Brok Junkermeier's decision Wednesday has been described as surprising and unexpected. But no matter which word is used, his murder trial in connection with the death of a Willmar grandmother is one thing: Done.
Junkermeier pleaded guilty to first-degree premeditated murder in last summer's death of 79-year-old Lila Warwick – a move the Pioneer Press says caught his own defense attorney off guard. According to the paper, the 19-year-old said in court he was guilty, and entered his guilty plea so the family wouldn't have to hear more evidence.
Defense attorney Kent Marshall called it a "complete shock," the Pioneer Press reports, adding he had intended to see the trial through.
The Star Tribune reports Junkermeier had previously pleaded not guilty to two charges: first-degree, premeditated murder and first-degree murder while attempting to commit burglary. He only pleaded guilty to the former.
First-degree, premeditated murder carries a sentence of life in prison.

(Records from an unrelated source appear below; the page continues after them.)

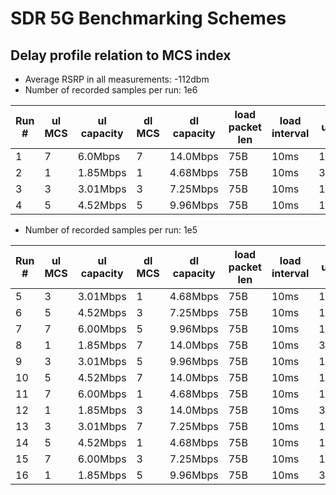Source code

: # SDR 5G Benchmarking Schemes

## Delay profile relation to MCS index

- Average RSRP in all measurements: -112dbm
- Number of recorded samples per run: 1e6

| Run #        | ul MCS | ul capacity | dl MCS | dl capacity | load packet len | load interval | ul util | dl util |
| -----------  | ------ | ----------- | ------ | ----------- | --------------- | ------------- | ------- | ------- |
| 1            | 7      | 6.0Mbps     | 7      | 14.0Mbps    | 75B             | 10ms          | 1.00%   | 0.42%   |
| 2            | 1      | 1.85Mbps    | 1      | 4.68Mbps    | 75B             | 10ms          | 3.24%   | 1.28%   |
| 3            | 3      | 3.01Mbps    | 3      | 7.25Mbps    | 75B             | 10ms          | 1.99%   | 0.82%   |
| 4            | 5      | 4.52Mbps    | 5      | 9.96Mbps    | 75B             | 10ms          | 1.32%   | 0.60%   |


- Number of recorded samples per run: 1e5

| Run #        | ul MCS | ul capacity | dl MCS | dl capacity | load packet len | load interval | ul util | dl util |
| -----------  | ------ | ----------- | ------ | ----------- | --------------- | ------------- | ------- | ------- |
| 5            | 3      | 3.01Mbps    | 1      | 4.68Mbps    | 75B             | 10ms          | 1.99%   | 1.28%   |
| 6            | 5      | 4.52Mbps    | 3      | 7.25Mbps    | 75B             | 10ms          | 1.32%   | 0.82%   |
| 7            | 7      | 6.00Mbps    | 5      | 9.96Mbps    | 75B             | 10ms          | 1.00%   | 0.60%   |
| 8            | 1      | 1.85Mbps    | 7      | 14.0Mbps    | 75B             | 10ms          | 3.24%   | 0.42%   |
| 9            | 3      | 3.01Mbps    | 5      | 9.96Mbps    | 75B             | 10ms          | 1.99%   | 1.28%   |
| 10           | 5      | 4.52Mbps    | 7      | 14.0Mbps    | 75B             | 10ms          | 1.32%   | 0.82%   |
| 11           | 7      | 6.00Mbps    | 1      | 4.68Mbps    | 75B             | 10ms          | 1.00%   | 0.60%   |
| 12           | 1      | 1.85Mbps    | 3      | 14.0Mbps    | 75B             | 10ms          | 3.24%   | 0.42%   |
| 13           | 3      | 3.01Mbps    | 7      | 7.25Mbps    | 75B             | 10ms          | 1.99%   | 1.28%   |
| 14           | 5      | 4.52Mbps    | 1      | 4.68Mbps    | 75B             | 10ms          | 1.32%   | 0.82%   |
| 15           | 7      | 6.00Mbps    | 3      | 7.25Mbps    | 75B             | 10ms          | 1.00%   | 0.60%   |
| 16           | 1      | 1.85Mbps    | 5      | 9.96Mbps    | 75B             | 10ms          | 3.24%   | 0.42%   |
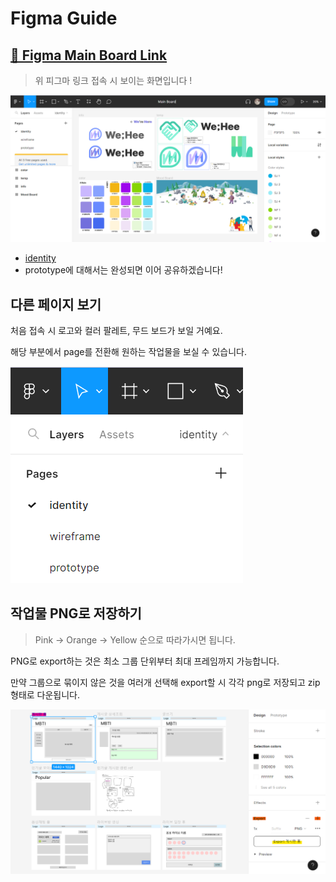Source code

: # Figma Guide

## [🔗 Figma Main Board Link](https://www.figma.com/file/LOZntT4iuXmIPDn6SDdfK3/Main-Board?type=design&node-id=30%3A10&mode=design&t=TNG9YVOE8LXixmGG-1)

> 위 피그마 링크 접속 시 보이는 화면입니다 !

![처음 접속 시 화면](capture/mainBoard.png)

- [identity](identity.md)
- prototype에 대해서는 완성되면 이어 공유하겠습니다!





## 다른 페이지 보기

처음 접속 시 로고와 컬러 팔레트, 무드 보드가 보일 거예요.

해당 부분에서 page를 전환해 원하는 작업물을 보실 수 있습니다.

![페이지 메뉴](capture/pages.png)







## 작업물 PNG로 저장하기

> Pink → Orange → Yellow 순으로 따라가시면 됩니다.

PNG로 export하는 것은 최소 그룹 단위부터 최대 프레임까지 가능합니다. 

만약 그룹으로 묶이지 않은 것을 여러개 선택해 export할 시 각각 png로 저장되고 zip형태로 다운됩니다. 

![export](capture/export.png)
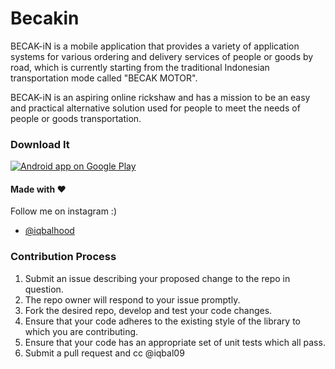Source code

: # Becakin
BECAK-iN is a mobile application that provides a variety of application systems for various ordering and delivery services of people or goods by road, which is currently starting from the traditional Indonesian transportation mode called "BECAK MOTOR".

BECAK-iN is an aspiring online rickshaw and has a mission to be an easy and practical alternative solution used for people to meet the needs of people or goods transportation.



### Download It

<a href="https://play.google.com/store/apps/details?id=becak.online.medan">
  <img alt="Android app on Google Play" src="https://developer.android.com/images/brand/en_app_rgb_wo_45.png" />
</a>



#### Made with &#9829;
Follow me on instagram :)
- [@iqbalhood](https://instagram.com/iqbalhood)

### Contribution Process

1. Submit an issue describing your proposed change to the repo in question.
1. The repo owner will respond to your issue promptly.
1. Fork the desired repo, develop and test your code changes.
1. Ensure that your code adheres to the existing style of the library to which
   you are contributing.
1. Ensure that your code has an appropriate set of unit tests which all pass.
1. Submit a pull request and cc @iqbal09
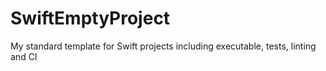 # SwiftEmptyProject
My standard template for Swift projects including executable, tests, linting and CI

Sentencing is set for April 9.
Junkermeier's decision came one day after the jury watched a lengthy taped interview with the teenager, in which he described in detail how he killed Warwick, KSTP reports. The interview was given to police shortly after Junkermeier was arrested last August. He agreed to speak after being read his rights, the station says.
In the interview, KSTP says Junkermeier describes how he surprised Warwick – the grandmother of Robert Warwick, who's been accused of being the mastermind behind the murder plot – in her Willmar garage on the morning of July 29, cut her, and made her write out a check for $1,500. He then choked Lila Warwick until she fell unconscious, then stabbed her in the chest and abdomen.
Robert Warwick, 17, of Willmar, was charged as an adult with first-degree murder. He reportedly admitted to orchestrating the break-in by giving the other teenagers involved information about his grandmother's house and habits. His trial has not been scheduled.
A third person, 16-year-old Devon Jenkins, was accused of waiting in the car while Junkermeier killed Warwick. Jenkins pleaded guilty to unintentional second-degree murder in juvenile court, and was sentenced shortly after. He's on probation until the age of 21. He also must complete 100 hours of community service and complete some youth programs. If he violates the conditions of his sentence, he could face an adult sentence of 15 years in prison.
According to earlier court documents, Junkermeier and Robert Warwick planned the murder after the younger Warwick said his grandmother had a safe containing $40,000 in her home.
Earlier, the Star Tribune reported Junkermeier and the 16-year-old went to McDonald’s after the murder, ate and then went home. Junkermeier later deposited the check into his bank account. A search warrant executed at Junkermeier’s home found evidence of Warwick’s financial and personal records, bloody gym shoes, a safe and 30 $1,000 savings bonds in Warwick’s name stashed in a nightstand.